I can attest to this happening because I have experienced it. I was perfectly fine living in Ohio in which I did not see discrimination of any sort whatsoever including me attending a multi-cultural, multi-racial church. I did not see color in people I worshiped with at all. I saw the love of Jesus in people I worshiped, prayed with and served the church community with.
It was not until I moved to the Atlanta region (a southern state) in which 2 times I can recall in which it as blatant and quite obvious that my skin color (white/Caucasian) was a factor in which I was well overqualified for two particular jobs I went on interviews for. I think somewhere in my blog entries I already wrote about this. I was basically at the hands/mercy of the people of color that were interviewing me at the time. When did race become a factor in a job interview. I wish I was a little bit more aggressive at the time in reporting this sort of stuff going on to someone.
My children would say to me Mom have a heart for those that experience this all the time because of the color of their skin. You only experienced this a few times in your life.
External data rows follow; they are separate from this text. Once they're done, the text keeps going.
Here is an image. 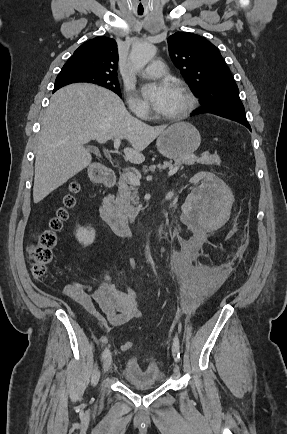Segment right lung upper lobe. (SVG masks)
<instances>
[{"instance_id": "right-lung-upper-lobe-1", "label": "right lung upper lobe", "mask_w": 287, "mask_h": 434, "mask_svg": "<svg viewBox=\"0 0 287 434\" xmlns=\"http://www.w3.org/2000/svg\"><path fill=\"white\" fill-rule=\"evenodd\" d=\"M118 49L114 39L98 36L82 44L68 59L63 68L117 76ZM61 88L55 86L53 92Z\"/></svg>"}]
</instances>
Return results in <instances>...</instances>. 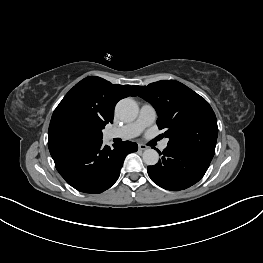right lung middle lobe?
<instances>
[{"mask_svg":"<svg viewBox=\"0 0 263 263\" xmlns=\"http://www.w3.org/2000/svg\"><path fill=\"white\" fill-rule=\"evenodd\" d=\"M76 128L89 132L91 134V136H92V139L94 141H98V140L102 139V132H101V130L103 129V127H95V126L89 125L87 123H81V124H78L76 126Z\"/></svg>","mask_w":263,"mask_h":263,"instance_id":"obj_1","label":"right lung middle lobe"}]
</instances>
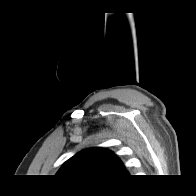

What about them that have experienced this over and over again? Was I safer living in Ohio in which this was not a part of my world so to speak or was I called out of my safe space to experience what the rest of the country experiences? I do not know, and it would not be fair to say leaving Ohio was a mistake because I have seen miracles, open doors for me to walk through and beautiful moves of God in my life even though I experienced them in Ohio. I was experiencing them outside of the borders of Ohio. I do believe that once I decided to leave Ohio my faith level actually increased. I truly do walk by faith in my life. When others may be gifted to see in the spirit realm I only sense even though so many times I asked to see what I sense from Holy Spirit.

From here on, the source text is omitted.